RECORDS.
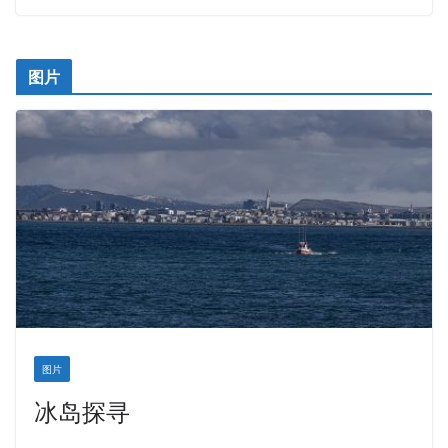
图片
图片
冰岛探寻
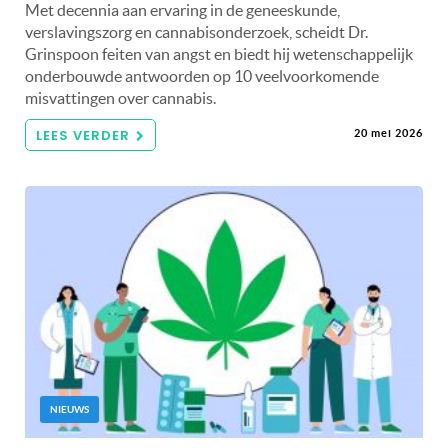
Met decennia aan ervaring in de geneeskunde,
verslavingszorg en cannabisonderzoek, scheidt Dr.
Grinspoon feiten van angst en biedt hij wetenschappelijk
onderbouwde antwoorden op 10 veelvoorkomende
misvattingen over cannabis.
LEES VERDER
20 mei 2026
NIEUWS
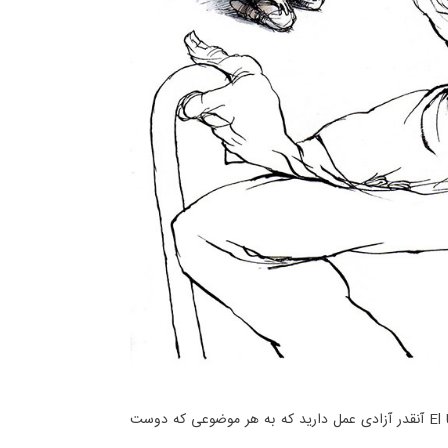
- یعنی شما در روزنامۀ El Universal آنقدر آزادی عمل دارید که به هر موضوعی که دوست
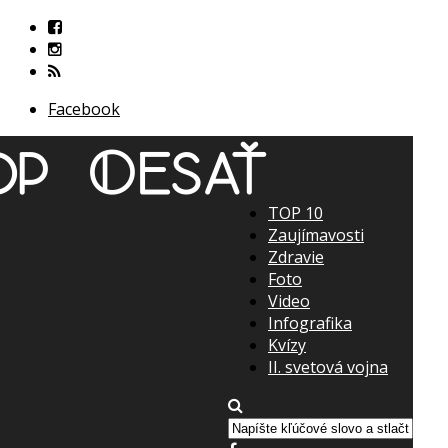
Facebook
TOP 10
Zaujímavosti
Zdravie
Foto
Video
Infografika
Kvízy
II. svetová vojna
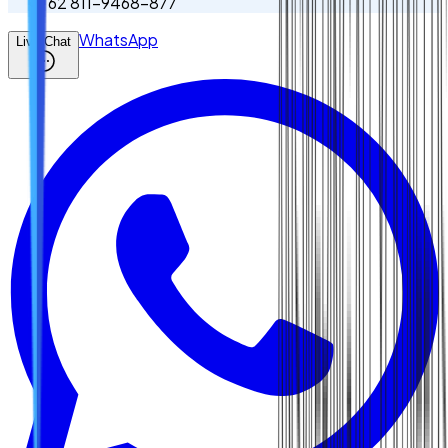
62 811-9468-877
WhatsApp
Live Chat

WHAT TO WORK ON. Copy the text read from every row above line for line, without changing a character, and leave the pictures out of your answer.

OUTPUT OF THE EXERCISE.
图片
图片
冰岛探寻
Met decennia aan ervaring in de geneeskunde,
verslavingszorg en cannabisonderzoek, scheidt Dr.
Grinspoon feiten van angst en biedt hij wetenschappelijk
onderbouwde antwoorden op 10 veelvoorkomende
misvattingen over cannabis.
LEES VERDER
20 mei 2026
NIEUWS
- یعنی شما در روزنامۀ El Universal آنقدر آزادی عمل دارید که به هر موضوعی که دوست
Facebook
TOP 10
Zaujímavosti
Zdravie
Foto
Video
Infografika
Kvízy
II. svetová vojna
62 811-9468-877
WhatsApp
Live Chat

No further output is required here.